**Tâche 1:** Résumez en deux phrases l'extrait consacré au film Innocence d'Oshii.
**Tâche 2:** D'après l'extrait consacré au film Innocence, pendant quelle activité Batou vide-t-il le chargeur de son pistolet dans son propre bras ?

**Extrait du document:**
::::

De la scène durant laquelle Batou prépare affectueusement un repas pour son chien tel Ash ou du plan final avec le regard fixe d’une fillette, invitant au voyage, Oshii reprend certains éléments de son précédent long-métrage mais pas que… il s’attarde surtout sur le passage du labyrinthe mental au sein duquel Batou et Togusa sont piégés, morceau de bravoure énigmatique qui renvoie à celui de Beautiful Dreamer. La boucle temporelle, chère à Harold Ramis avait été en effet employée deux ans Un jour sans fin par le réalisateur japonais lors de son direct to video relié à la série d’animation Lamu.

Sur la piste du tueur

Désormais, il s’en sert pour entretenir la paranoïa, une thématique récurrente dans son œuvre, qui s’empare des uns et des autres et fait vaciller leurs certitudes. Avide des trames politiques complexes, Oshii apprécie l’atmosphère des récits d’espionnage et diffuse leur essence dans ses thrillers oppressants, à l’ambiance de fin du monde. Chacun doit déjouer des complots d’envergure s’il désire survivre et lever les voiles illusoires qui trompent les sens.

On se souvient ainsi des attaques fallacieuses de Patlabor 2, du faux assaut aérien au gaz inoffensif, semant la panique sur son passage ou de ce terroriste de fortune, abusé par un pirate informatique dans Ghost in the Shell, dont la famille a été inventée de toutes pièces (d’ailleurs Batou évoque le sujet avec Togusa en dressant un constat parallèle avec la situation de son coéquipier). Dans Innocence, la psychose culmine lorsque Batou, pris d’un accès de folie incompréhensible (ou plutôt induit par un autre) vide le chargeur de son pistolet dans son propre bras, pendant qu’il effectue ses courses. Dantesque.

La fille en question

Et au-delà de toutes ces considérations métaphysiques ou politiques, Oshii n’omet jamais de revenir aux sources de son projet, à sa propre nature, celle née du film noir, à l’instar de Blade Runner. Tandis que Batou se démène durant ses investigations, une ombre plane, celle d’une femme qu’il a chérie jadis, omniprésente dans le réseau, mais jamais physiquement, ou uniquement à travers un autre corps que le sien. Il pense à elle, même s’il se refuse à l’admettre tout en écartant un partenaire qu’il n’acceptera jamais réellement.

::::

**Données fournies:**
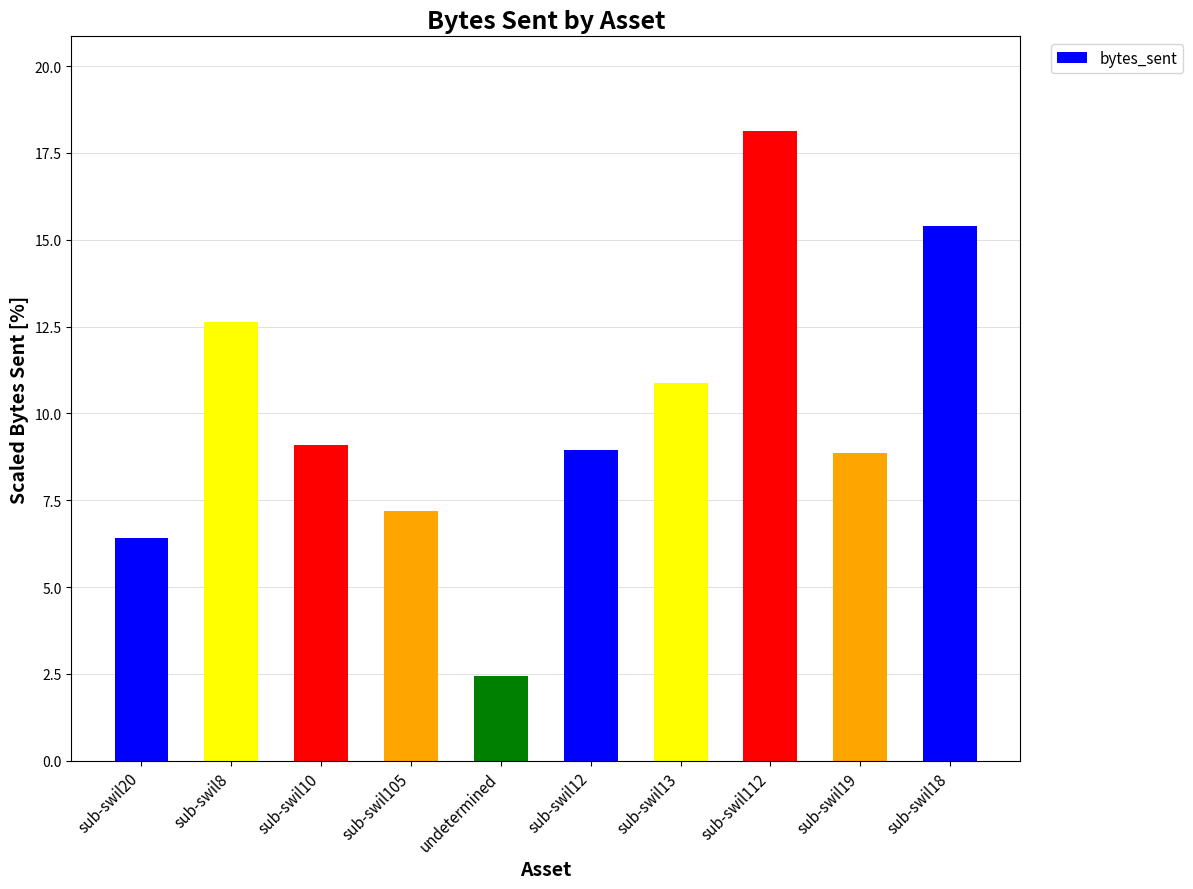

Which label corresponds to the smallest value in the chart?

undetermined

::::

**Réponse 1:** Dans Innocence, Oshii reprend certains éléments de son précédent long-métrage et s'attarde surtout sur le labyrinthe mental où Batou et Togusa sont piégés, un passage qui renvoie à Beautiful Dreamer et sert à entretenir la paranoïa, thématique récurrente de son œuvre. Le film revient aussi à ses sources dans le film noir, avec l'ombre d'une femme que Batou a chérie jadis, omniprésente dans le réseau mais jamais physiquement.

**Réponse 2:** Il le fait pendant qu'il effectue ses courses.